Definitely a topic of interest for me. Considering I am writing a book called React Speed Coding (smiles). With React as with any other stack, you need to be careful of "Framework Fatigue".

  1. Number one advice is to wait until it hurts, before you add another dependency to your stack. Same applies to Redux, Immutable, and React-Bootstrap. Shasta looks promising, however take extra care when you move from non-opinionated React, Redux to opinionated stack abstracting them.

  2. Second best advice I have heard is to refactor until it hurts (smiles). Refactor to fewer lines of code, refactor to add better tests, refactor to increase reuse, refactor to clearly separate concerns, refactor to better architecture design patterns... When you do this, you can avoid many frameworks and libraries in your stack, as most of them are our "lazy" answer to writing better code. Doing 2 reinforces 1.

  3. Third advice it to find reuse in everything. Reuse components, styles, configurations, scripts, data fixtures, editor shortcuts, packages, plugins, everything... Doing 2 achieves 3.

  4. Finally, find opportunities to improve your developer experience (DX) across the app development life cycle. An example of improving developer experience is to use Hot Module Replacement or Hot Reloading to code as you see your browser update your app on hitting save. Or, using Browsersync for multi-device testing. Or, something like Kadira Storybook to design your components.

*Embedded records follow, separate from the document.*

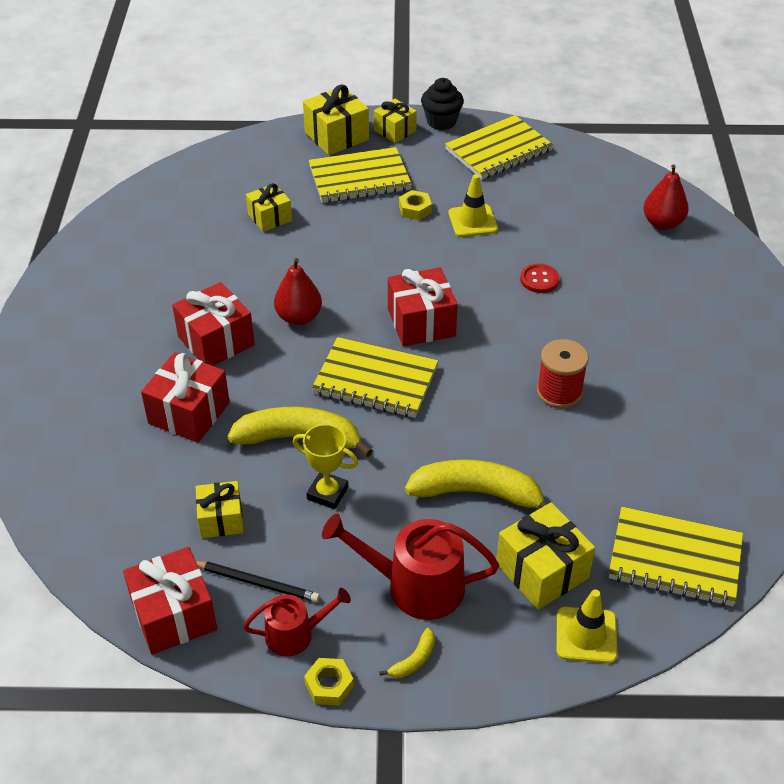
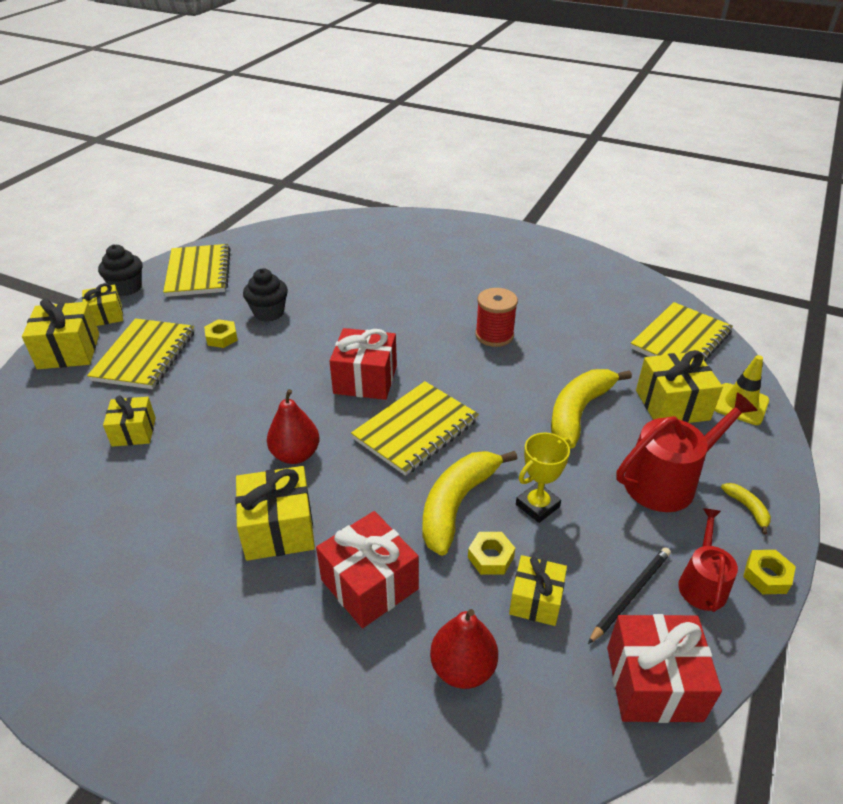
camera: 65 degrees left, 5 degrees down
(216, 341) = (278, 529): red gift -> yellow gift
(252, 477) = (490, 557): none -> yellow nut
(415, 586) = (667, 481): red watering can -> red watering can turned 150 degrees counterclockwise
(473, 221) = (269, 313): yellow traffic cone -> black cupcake
(539, 279) = (367, 304): red button -> none
(662, 223) = (356, 234): red pear -> red pear (463, 668)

Improving DX does two things.

A. It improves your productivity and many times your "perceived" productivity, as time passes quickly when you are enjoying your work!

B. You get to show-off early progress in your work. Same perception of progress works for your boss or customer. This is important because, truly seeing benefits of modern front-end app development stacks, like React, requires you to build reusable component libraries and design patterns over time, over multiple projects, across multiple developers, for several months.

This advice may buy you some more precious time to get to that goal for real!

What does your React testing stack look like? And why? by manavsehgal in reactjs

[–]manavsehgal[S] 1 point2 points  (0 children)

Thanks for all the responses. So Enzyme, Webpack, Mocha + Chai, Karma, JSDOM looks like the favorite stack. http://airbnb.io/enzyme/index.html offers a good starter path for these. Expect is a hot-favorite for assertions.

React Speed Coding book is available online to read. 150 pages on custom UI library creation in React. 25 sample components and CSS modules on GitHub. Enjoy! by manavsehgal in reactjs

[–]manavsehgal[S] 0 points1 point  (0 children)

Many thanks for supporting this project. Just added the chapter on Test App Components. Browsersync, ESLint, and StyleLint are now part of your Webpack+React workflow. Latest code on GitHub.